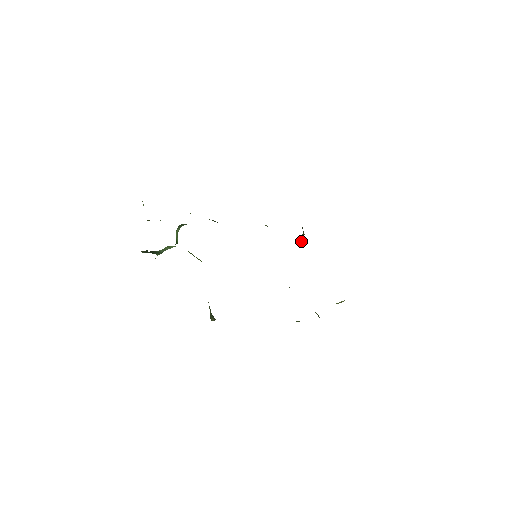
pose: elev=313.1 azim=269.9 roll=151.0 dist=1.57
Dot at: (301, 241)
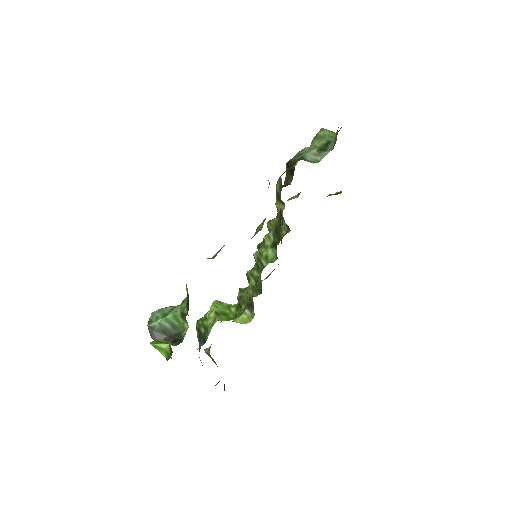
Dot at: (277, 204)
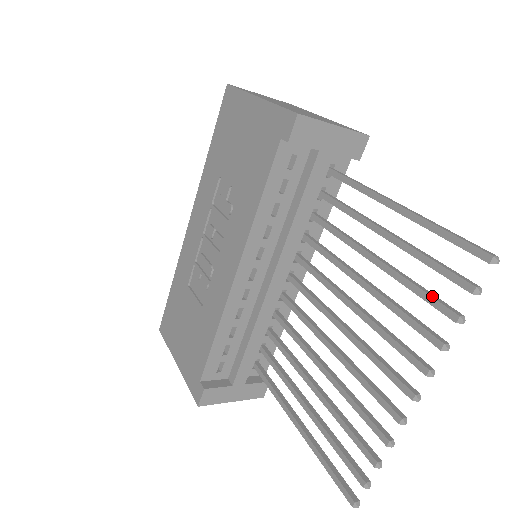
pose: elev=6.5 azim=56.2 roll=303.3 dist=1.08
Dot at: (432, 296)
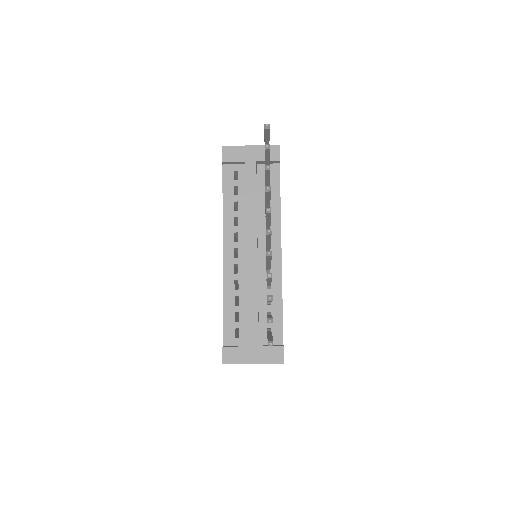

※

GIVEN TASK: Rename "pose" to "camera" throughout all the rows above and write them out again, with everything else unchanged. Leave the pictures out.

EXERCISE SOLUTION:
camera: elev=313.1 azim=269.9 roll=151.0 dist=1.57
Dot at: (301, 241)
Dot at: (277, 204)
camera: elev=6.5 azim=56.2 roll=303.3 dist=1.08
Dot at: (432, 296)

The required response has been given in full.